Most of the time, Korean old people are conservative while the young ones are progressive. I don't see this as an age gap but a cultural difference between the two ages. Old (or conservative) people usually want to keep their great traditional and historical background and culture, while the young want to experience and accept various kinds of other cultures.
Basically I belong to the latter. There's a Korean expression: "A big frog in a little pool," which means "A man of narrow outlook." It's very important to keep your own cultural heritage, but also you should look out the window to a wider world. With the development of transportation, communications and international exchanges, we don't belong to only Korea any more but to the world. If you want to keep your culture and not accept others, maybe you'd better move to a deep mountain valley that will be also influenced by other cultures someday.

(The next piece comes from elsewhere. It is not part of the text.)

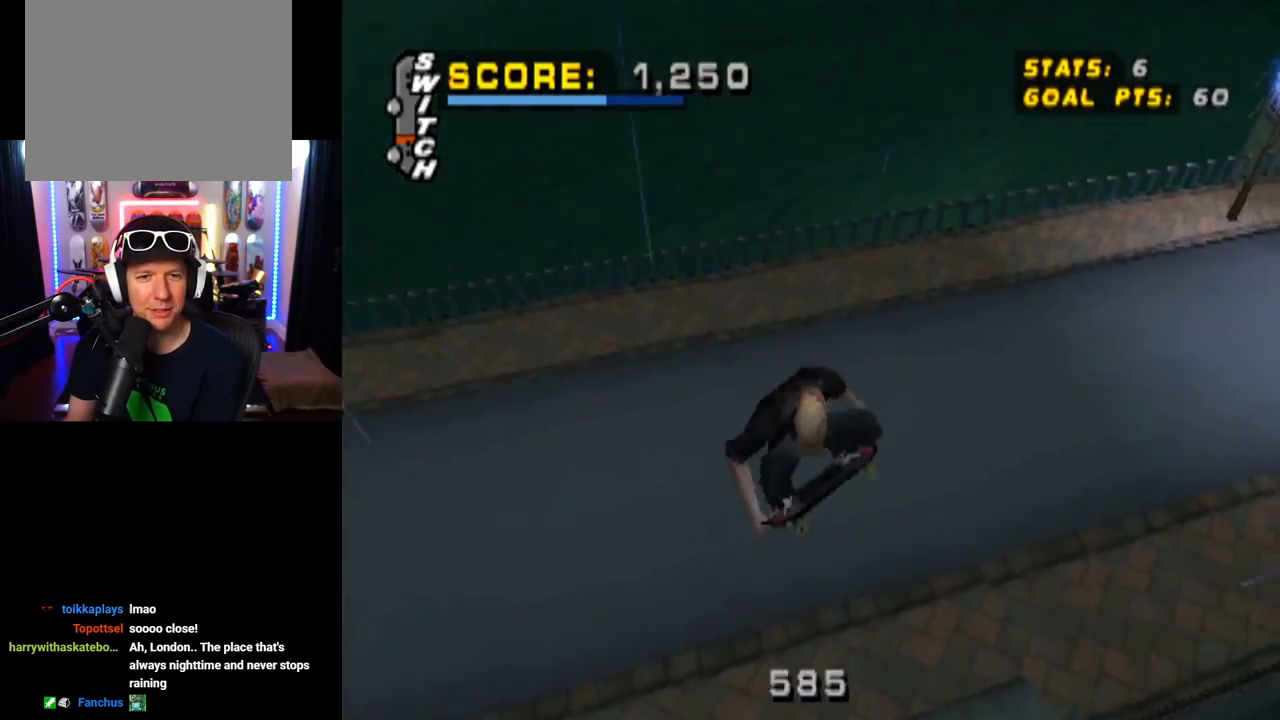
{"buttons": ["R2", "DPAD_RIGHT"], "left_stick": "center", "right_stick": "center", "events": [[500, "CIRCLE", "up"]]}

I want myself and others to learn many things from various cultures. It doesn't mean to accept everything, but it means to choose some good and helpful things with your wise brain. It's not good to only avoid or only accept. For example, some people do not like Japanese culture in Korea because of past history, while others are crazy about that country's entertainment, animation, etc. I want people to think very carefully before they borrow from a new culture.
I'm a student at Dongguk, but at the same time I'm working for a multinational company and have some multinational friends, too. In this kind of community, one's own society or culture is not most important, but respecting and considering different cultures comes first. If you insist on only your own culture, all others will keep yours out.
But as much as I enjoy meeting other cultures, I strongly feel that you should keep your originality. Do you know how to wear "Hanbok" skirt or pants? Do you know how to play any Korean traditional instrument? Do you know why "the portrait of a beauty" by Yoon Bok Shin is so great? Do you know the basic theory of Korean Confucianism? Can you say "Yes" to those questions? While we enjoy the great things of other cultures, our own culture's greatness is forgotten by ourselves. There has to be change if you want to be developed, and multiculturalism can be one way. But I wish all of us would keep it in mind that our roots are in our country and with our ancestors. And we should always be proud of our culture and be able to show how beautiful and unique it is to others from different cultures.
Those days I rarely think about this topic, and I feel grateful to have a chance to think and write about it in this essay competition. Maybe I shall try to learn a Korean traditional dance while wearing a beautiful "Hanbok" during this winter vacation.
The writer is a freshman in Division of Business Administration.